- © 2002 Canadian Institute of Mining, Metallurgy and Petroleum
More than 2800 published fluid inclusion data (primary inclusions) from eighteen typical Mississippi Valley-type (MVT) Zn-Pb deposits and districts were examined to study possible relationships between MVT fluid properties and metal tonnages and ore grades. The mean Th and salinity values for fifteen MVT deposits and districts are 122°C ± 21°C and 20.7 ± 2.6 wt% CaCl2 equivalent, respectively. In general, temperatures increase from pre-ore to ore stages, and salinities decrease from ore to post-ore stages. From post-ore to late calcite stages, salinity and temperature decrease with various trends within specific districts.
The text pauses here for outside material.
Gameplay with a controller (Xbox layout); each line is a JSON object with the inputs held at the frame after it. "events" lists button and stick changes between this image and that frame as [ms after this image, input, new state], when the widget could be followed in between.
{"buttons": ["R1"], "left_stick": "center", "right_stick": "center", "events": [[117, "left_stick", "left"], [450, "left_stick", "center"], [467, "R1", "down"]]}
Several conclusions are drawn: first, results show that Hanor’s (1996) salinity threshold for metal-rich basinal fluids applies to typical MVT ore fluids (~16 wt% CaCl2 equivalent). Second, the lower limit of mean Th values of measured MVT deposits and districts (n = 15) of ~75°C is similar to Hanor’s (1996) observed temperature threshold for metal-rich basinal brines of ~60°C (n = 224). Third, there is no statistically significant relationship between fluid inclusion homogenization temperatures (Th) and metal tonnages or ore grades. Fourth, there seems to be a tendency for large tonnage districts/deposits to be associated with mean fluid salinities that are relatively low (~16 to 21 wt% CaCl2 equivalent) within the overall range of salinity means (~16 to 26 wt% CaCl2 equivalent). There is also a correlation between higher ore grades and higher salinities. Finally, comparison with other sedimentary rock-hosted Zn-Pb deposit types shows a trend of salinity decrease and temperature increase from MVT, sandstone-hosted and diapir-related Pb-Zn deposits, to vein-type and Irish-type Pb-Zn deposits, and then to sedex deposits. However, more data are needed for sedex deposits. The salinity threshold for significant Zn-Pb transport decreases to ≥~10 wt% CaCl2 equivalent at ~250°C. This study suggests that fluid inclusion analysis during exploration may be useful in assessing ore-forming potential (threshold salinity) and possible ore grades (salinity).